• _Requisito 1_
De acordo com o texto sobre a peça As Criadas, em que ano foi ela escrita por Jean Genet?
• _Requisito 2_
Dê seguimento ao texto sobre a peça As Criadas, a começar logo depois da última frase apresentada.

• _Texto fornecido_
Escrita por Jean Genet em 1947, a peça, As Criadas, apresenta a história de duas irmãs, Clara e Solange, que trabalham como criadas numa casa. Conscientes da sua insignificância, levando uma vida de submissão, confinadas ao apartamento de uma Senhora rica, bela e bondosa que as mantém isoladas do mundo e mergulhadas na mais profunda solidão, elas sonham libertar-se da sua condição de servidão e para tal decidem matar a Patroa. Na ausência da Senhora, todas as noites se apoderam do quarto da própria, bem como das roupas e jóias, e aí ensaiam a sua morte numa representação na qual uma faz o papel de Senhora e a outra de criada. Neste jogo de faz de conta, no qual elas elegem a Senhora como objecto do seu ódio que também é amor, da sua admiração que também é inveja, descarregam todo o seu rancor e raiva mas nunca conseguem concluir a cena. Tal como na vida real. No entanto, perante a iminência dos seus planos serem descobertos, acabarão por dar um desfecho inesperado às suas vidas.
Je suis Les Bonnes
Nous sommes Les Bonnes
Os textos intemporais vivem de diferentes formas em cada época, e cada época, cada projeto, apropria-se desses textos da forma que lhe é mais conveniente perante as circunstâncias, os contextos políticos, económicos e culturais em que estão inseridos.
Ou seja, apropriamo-nos deste texto com a mesma urgência com que um condenado lança o seu último apelo.
Porque é que, súbita e inesperadamente, fazermos esta peça se tornou uma urgência?Porque As Criadas nos revelam a sua incapacidade, a sua impossibilidade de por termo ao jugo da Senhora. E em última análise, a impossibilidade de assumirem o seu destino de Seres Livres. Porque a sua incapacidade é a nossa. À sua volta erguem-se paredes intransponíveis e sentem-se sufocar. Fracassam nos seus intentos e remetem-nos para o nosso próprio fracasso. Ensaiam a revolta, mas são só palavras. Falam, falam, falam até ficarem vazias. E apercebem-se da sua imensa solidão. E sentem ódio, raiva e rancor até mais não. Até mais Nada.

• _Secção de dados_
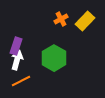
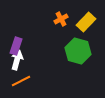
yellow rectangle: moved 1 px right, 1 px down
green hexagon: moved 24 px right, 7 px up; rotated 15 degrees counterclockwise
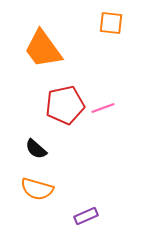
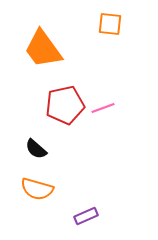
orange square: moved 1 px left, 1 px down
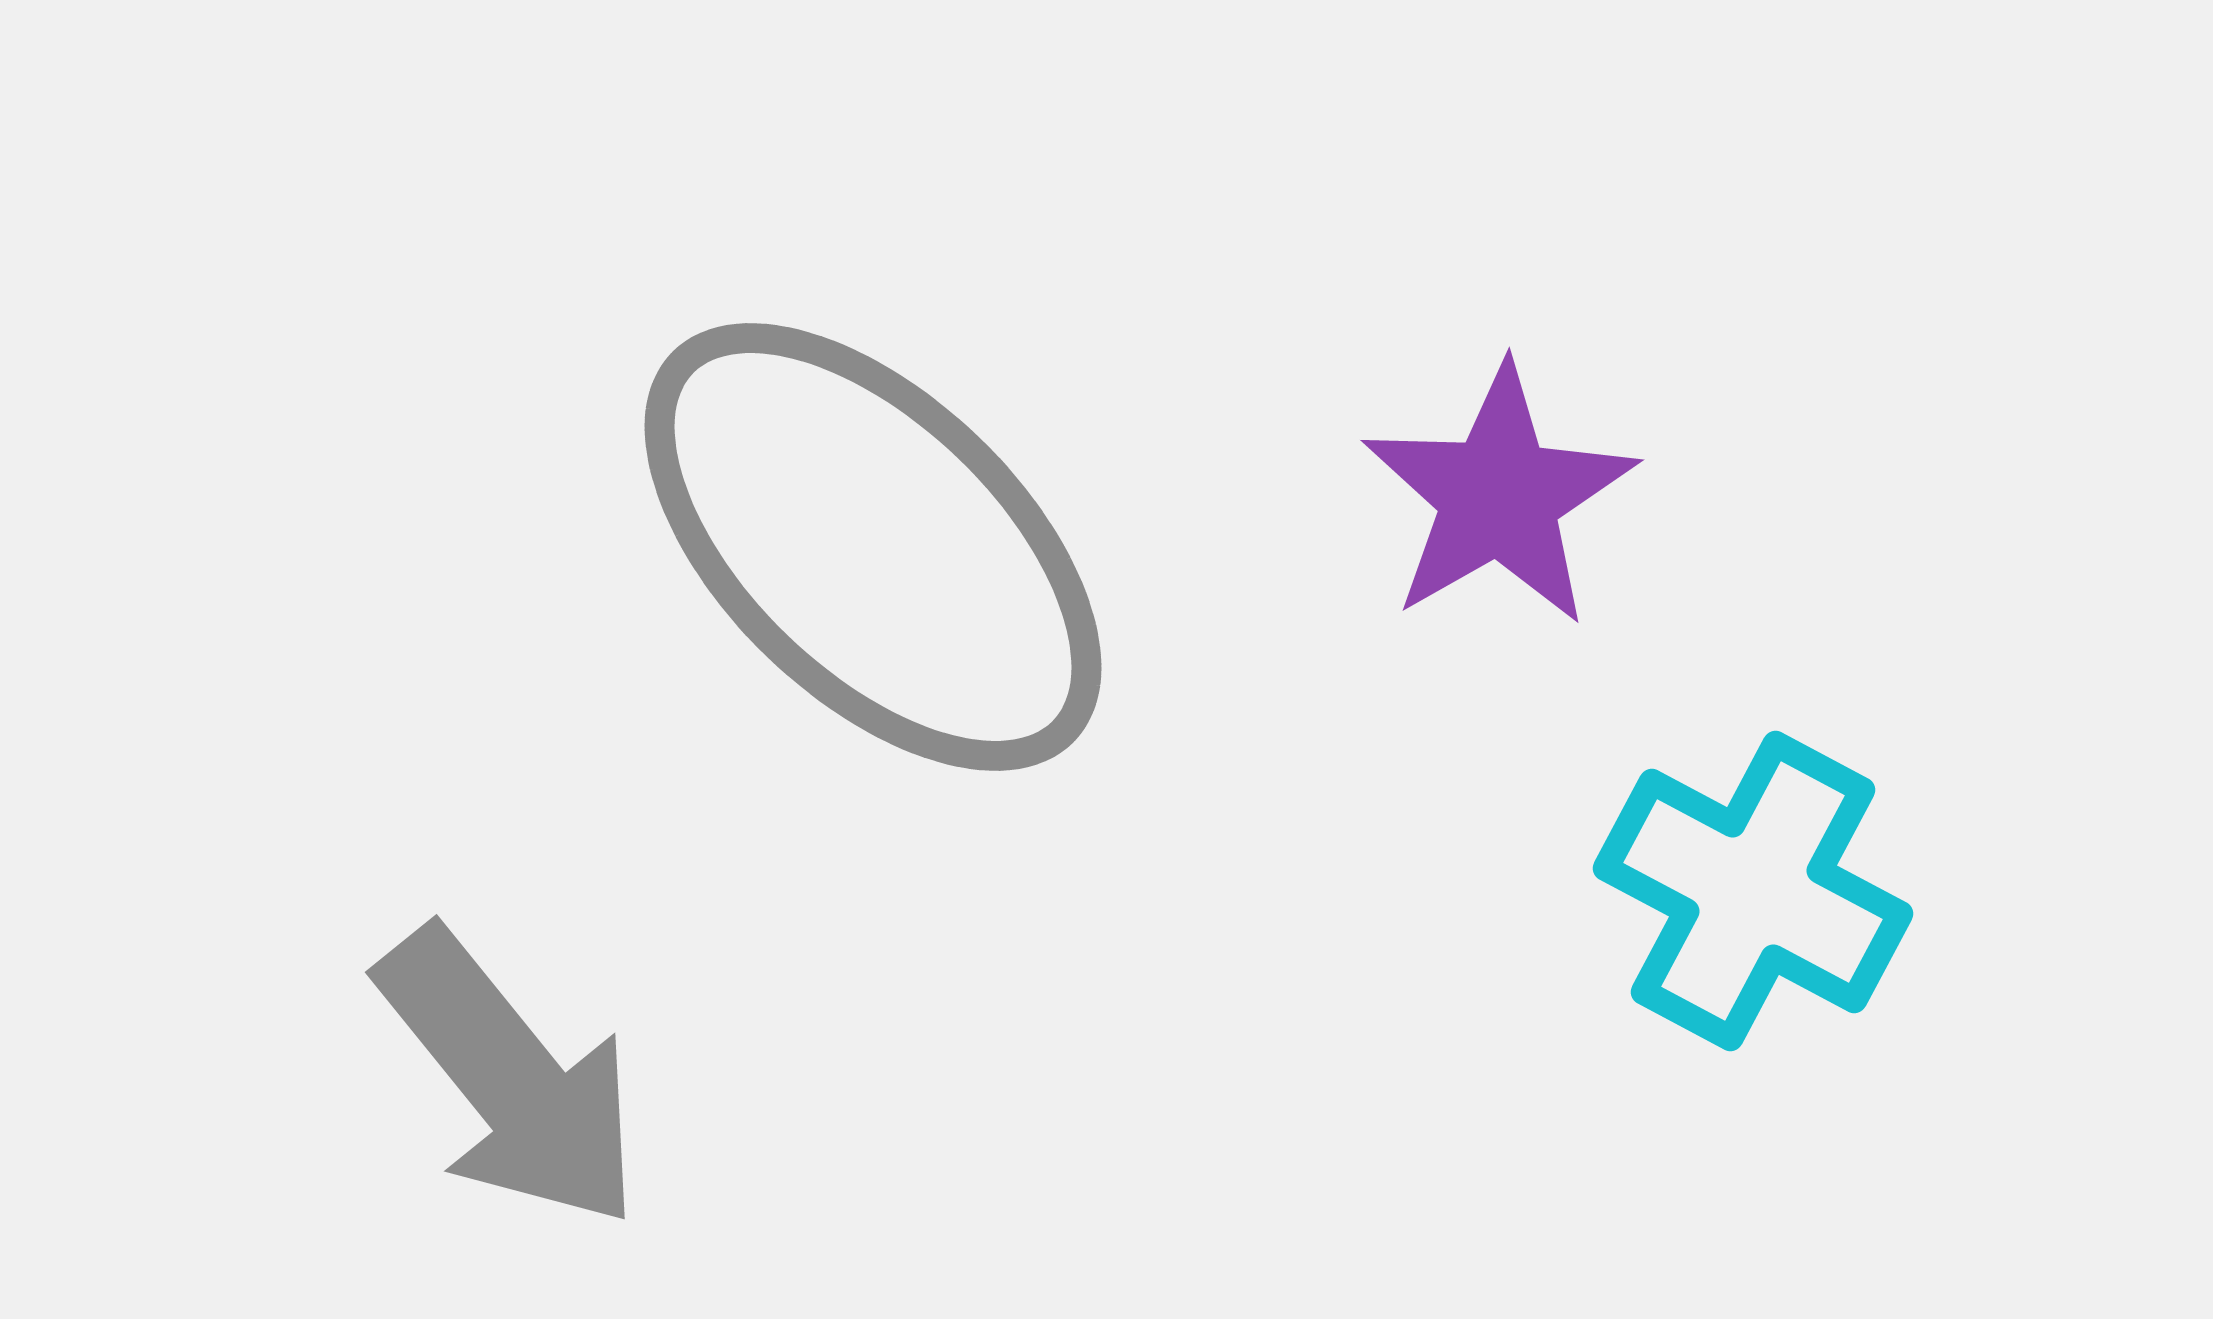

• _Resposta à tarefa 1_
Em 1947.

• _Resposta à tarefa 2_
Porque a Senhora, símbolo de uma classe social, de um sistema, de uma civilização; a Senhora, símbolo de uma ordem, modelo de comportamentos, dos mais altos padrões de uma Moral; a Senhora, mesmo grotesca, decadente, falsa, egoísta e sádica, exerce ainda o seu poder, e de forma cada vez sofisticada, sob a aparência da generosidade ou da solidariedade, impossibilitando-nos, quero dizer, impossibilitando-as de enxergar as alternativas.
Esta peça apresenta-se-nos como uma alegoria. Estamos no reino da metáfora e do símbolo. Foi tudo isto que tentámos transpor para o palco. Nesta casa. Neste país. Sob o signo da turbulência. Do desespero. Da inquietação. Através da combinação de um mínimo de elementos que aludissem a uma estética ligada ao excesso e à proliferação. Símbolos de uma época marcada por contrastes violentos, oscilando entre o avanço técnico-científico e a barbárie.
Aproximamo-nos contudo, de um teatro poético, tentando tirar o máximo partido do valor lírico da palavra e da força vital do jogo cénico. Por agora, é no palco que buscamos a salvação. No palco, esse “…lugar vizinho da morte, onde todas as liberdades são possíveis.”, como escrevia, numa carta Genet a Roger Blin. Amanhã não sabemos.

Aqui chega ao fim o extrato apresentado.